Le 24 janvier 2022, quand Paul-Henri Sandaogo Damiba écourta le mandat du président Christian Marc Kaboré, la raison invoquée en était la faiblesse de l’Etat dans la lutte contre les groupes armés qui écument le territoire national et y sèment la désolation. Il lui reprocha aussi de ne pas donner suffisamment de moyens aux forces de défense et de sécurité pour assurer avec succès les missions qui leur avaient été confiées. Dans le climat de déliquescence où  de source informée le pouvoir central ne contrôlerait plus que quelque 40% du territoire national, l’argument des putschistes semblait alors tout justifier.

Au bout de huit mois d’exercice, au sein des forces de défense même, les violons ne se sont pas accordés. Accusé de rouler pour lui-même, de s’intéresser plus à défendre ses intérêts que ceux de la nation en danger, Paul-Henri Sandaogo Damiba n’a pas pu arrêter la bourrasque qui l’a emporté. Il aurait, semble-t-il, tenté de résister à ses tombeurs en rassemblant quelques fidèles à portée de main mais pour vite se rendre compte que sa cause était entendue. La voie de la sagesse l’a emporté comme celle de l’exil. Au moins le pays est sauf !

Quand il parvint à son tour à prendre le pouvoir, le capitaine Ibrahim Traoré proclama qu’il n’avait pas l’intention de prendre la tête du pays. Les assises convoquées à la suite de son putsch censées désigner un chef de la transition « civil » ou « militaire », de sorte que lui et ses hommes s’occupent, on suppose, de ceux qui ne laissent pas les Burkinabè fermer l’œil de la nuit, les fameux groupes rebelles. Il semble que ce raisonnement n’ait pas vraiment pris car étant à l’initiative du renversement du précédent régime, la logique voudrait qu’il en assume pleinement les suites.

Un peu comme l’enseigne la sagesse : puisque vous avez jugé bon, arguments à l’appui de vous emparer d’un trophée qui semble vous plaire, et bien, conservez-le jusqu’à ce qu’il vous revienne de juger de l’opportunité de le partager ou non.

Au fond, en dépit du soutien populaire traduit par les manifestations de rue au passage du cortège du capitaine Traoré, les milieux civils et militaires du Burkina Faso ont dû éviter de se donner la peine de lui disputer son trophée.

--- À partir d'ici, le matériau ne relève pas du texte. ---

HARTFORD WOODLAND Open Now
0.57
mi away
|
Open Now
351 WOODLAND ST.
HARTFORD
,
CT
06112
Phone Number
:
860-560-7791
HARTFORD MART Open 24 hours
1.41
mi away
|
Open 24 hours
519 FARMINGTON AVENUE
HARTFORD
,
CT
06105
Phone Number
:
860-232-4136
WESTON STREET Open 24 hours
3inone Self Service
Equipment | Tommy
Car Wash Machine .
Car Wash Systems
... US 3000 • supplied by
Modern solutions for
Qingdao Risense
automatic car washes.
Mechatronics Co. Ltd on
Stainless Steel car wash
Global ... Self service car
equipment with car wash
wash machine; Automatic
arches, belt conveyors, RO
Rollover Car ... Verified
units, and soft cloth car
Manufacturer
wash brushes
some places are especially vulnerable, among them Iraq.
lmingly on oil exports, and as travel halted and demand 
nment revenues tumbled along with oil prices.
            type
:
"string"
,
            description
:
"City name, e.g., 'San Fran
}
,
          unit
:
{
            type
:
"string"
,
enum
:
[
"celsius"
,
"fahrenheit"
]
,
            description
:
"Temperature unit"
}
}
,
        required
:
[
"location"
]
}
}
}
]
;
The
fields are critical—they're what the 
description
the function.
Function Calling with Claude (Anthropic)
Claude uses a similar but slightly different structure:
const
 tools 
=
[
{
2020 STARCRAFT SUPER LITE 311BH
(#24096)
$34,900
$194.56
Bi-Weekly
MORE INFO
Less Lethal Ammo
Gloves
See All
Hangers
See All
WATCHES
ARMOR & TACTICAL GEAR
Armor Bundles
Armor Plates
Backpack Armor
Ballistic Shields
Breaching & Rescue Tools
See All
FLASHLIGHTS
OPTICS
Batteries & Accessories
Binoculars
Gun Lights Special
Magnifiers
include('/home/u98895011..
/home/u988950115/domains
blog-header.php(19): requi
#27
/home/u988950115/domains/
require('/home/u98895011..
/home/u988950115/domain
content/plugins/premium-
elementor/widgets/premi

En se disant, « à quoi bon si demain matin un autre soldat se présente pour mettre fin à l’exercice de son prédécesseur ? ». 

Devrait-on peut-être pour l’heure se contenter d’observer si Ibrahim Traoré et son gouvernement travailleront au retour de l’ordre constitutionnel dans vingt-quatre mois comme le réclame la charte de la transition, et si la lutte contre les rebelles ne viendra pas perturber le relatif ordre établi à l’issue des assises nationales des 14 et 15 octobre.